In our newspaper we criticize the hard-liners, but on Saturday and Sunday we, too, say, not a single inch to the enemy. What is this, hypocrisy? Actually it’s a battle between mind and heart.

The heart wishes, wishes to own the flat lands; it wishes to see the Pamir mountains crumble before its gaze. But the brain says you can’t endanger the whole for a part and one should at least proclaim, and loudly, that we don’t need those fields, that we’re ready to return those lands for the sake of peace.

We were returning; the fields were over; Armenia was beginning.

At seven o’clock every morning the red bus would leave the market at Ichevan toward Khazakh. On Sundays my father and I would go to Khazakh to fish in the reservoir. That’s where Soviet Armenia ended and Soviet Azerbaijan began. I still don’t understand how you can bend nature to boundaries drawn by men. How can there be a different nature on one side of the boundary, and another one on the other side. Boundaries are set by men; but nature doesn’t recognize any boundaries. Then you begin to understand from the conversations of the villagers that it’s not that nature has been bent to the boundaries, but it is us who have bent before nature: ‘whoever has extended his feet, we’ve pushed its mountains,’ say the elderly villagers. And they do with without qualms, easily, as if that’s how it should have been. In fact, this Armenia is not a fatherland but a place to hide, to be sheltered. That’s why here people live with secrecy, they are sheltered, and speak differently in their homes.

And what about Agdam? How did Agdam happen? The answer to this question seems very simple and clear. In Armenia people came out of their houses. For a moment, for a few years people stopped hiding; and then they had the space where their gaze met infinity.
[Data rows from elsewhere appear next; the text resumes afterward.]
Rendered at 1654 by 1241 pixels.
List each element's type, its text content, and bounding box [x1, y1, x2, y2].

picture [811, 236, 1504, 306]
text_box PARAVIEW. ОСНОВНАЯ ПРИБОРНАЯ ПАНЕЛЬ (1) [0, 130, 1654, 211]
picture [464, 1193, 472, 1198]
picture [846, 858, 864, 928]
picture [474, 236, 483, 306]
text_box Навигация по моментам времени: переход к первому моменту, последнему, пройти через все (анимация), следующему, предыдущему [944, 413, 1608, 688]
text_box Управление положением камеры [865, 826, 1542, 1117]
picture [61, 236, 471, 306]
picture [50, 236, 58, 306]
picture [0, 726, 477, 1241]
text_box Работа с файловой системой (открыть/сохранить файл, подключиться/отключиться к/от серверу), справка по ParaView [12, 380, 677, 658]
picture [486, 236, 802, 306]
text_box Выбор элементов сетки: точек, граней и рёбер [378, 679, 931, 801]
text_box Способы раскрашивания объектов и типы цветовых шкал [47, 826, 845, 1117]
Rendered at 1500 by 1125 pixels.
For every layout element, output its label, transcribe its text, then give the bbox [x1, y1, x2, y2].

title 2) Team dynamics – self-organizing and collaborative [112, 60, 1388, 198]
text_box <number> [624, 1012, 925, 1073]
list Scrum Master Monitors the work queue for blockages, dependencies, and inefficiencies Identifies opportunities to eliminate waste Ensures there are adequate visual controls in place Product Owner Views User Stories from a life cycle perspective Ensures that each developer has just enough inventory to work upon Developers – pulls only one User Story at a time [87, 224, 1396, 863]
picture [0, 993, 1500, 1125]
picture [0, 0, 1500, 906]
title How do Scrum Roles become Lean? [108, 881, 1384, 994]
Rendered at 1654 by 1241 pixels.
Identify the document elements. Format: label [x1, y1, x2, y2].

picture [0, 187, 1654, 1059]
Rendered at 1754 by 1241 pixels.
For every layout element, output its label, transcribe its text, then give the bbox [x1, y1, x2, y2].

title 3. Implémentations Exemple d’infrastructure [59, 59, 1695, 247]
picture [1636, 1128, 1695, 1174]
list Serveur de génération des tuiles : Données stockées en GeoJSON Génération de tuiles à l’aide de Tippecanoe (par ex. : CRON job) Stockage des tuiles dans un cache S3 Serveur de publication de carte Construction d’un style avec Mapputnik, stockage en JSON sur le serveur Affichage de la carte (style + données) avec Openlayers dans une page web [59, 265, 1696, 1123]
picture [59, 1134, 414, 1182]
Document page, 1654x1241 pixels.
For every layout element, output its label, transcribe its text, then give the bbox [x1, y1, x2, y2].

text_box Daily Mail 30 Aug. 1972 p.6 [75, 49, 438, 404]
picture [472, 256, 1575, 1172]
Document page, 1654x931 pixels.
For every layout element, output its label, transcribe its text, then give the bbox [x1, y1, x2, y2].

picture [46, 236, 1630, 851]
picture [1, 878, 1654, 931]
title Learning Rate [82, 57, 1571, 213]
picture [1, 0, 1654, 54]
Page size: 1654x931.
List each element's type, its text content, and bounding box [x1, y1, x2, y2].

On the morning of March 1 I was running away from Freedom Square. Freedom Square seemed like Agdam to me. The flatlands ended on Bagramyan Street, giving way to the ascent toward the mountain. And then someone tried to scare us, and we started running toward the mountain. This is not an Armenian-Turkish issue—not at all. This is about rights; it is about illegitimacy, about ceding to brute impudence, about standing firm, about the ability to sand firm, about sacrifice and the willingness to sacrifice.

On March 1 we came back and we stood firm. We stood as long as it was necessary to show that we can stand firm. On March 1 the Armenian people didn’t run away; on March 1, the Armenian people had something to prove. They proved it and then went home. They could have proven more, but facing them was a stranger, though not the enemy; a brother, though foreign. On March 1, it wasn’t the person before you who was the stranger, but the thought that was propelling him to kill you.

The enemy of March 1 was invisible. That enemy was within us, and we overcame that enemy.

****

I now read about it and am surprised. I read that we were controlled by America; I read that we were controlled by Europe; I read that we were controlled by the Jewish-Masonic powers, by Soros. I read it and I smash the glass in my hand against the wall:

“S***** your America, s******* your Europe, in general and by country; s*** Russia; s*** your Jewish-Masons, and Soros, too. Who is the lucky one who can to control us?”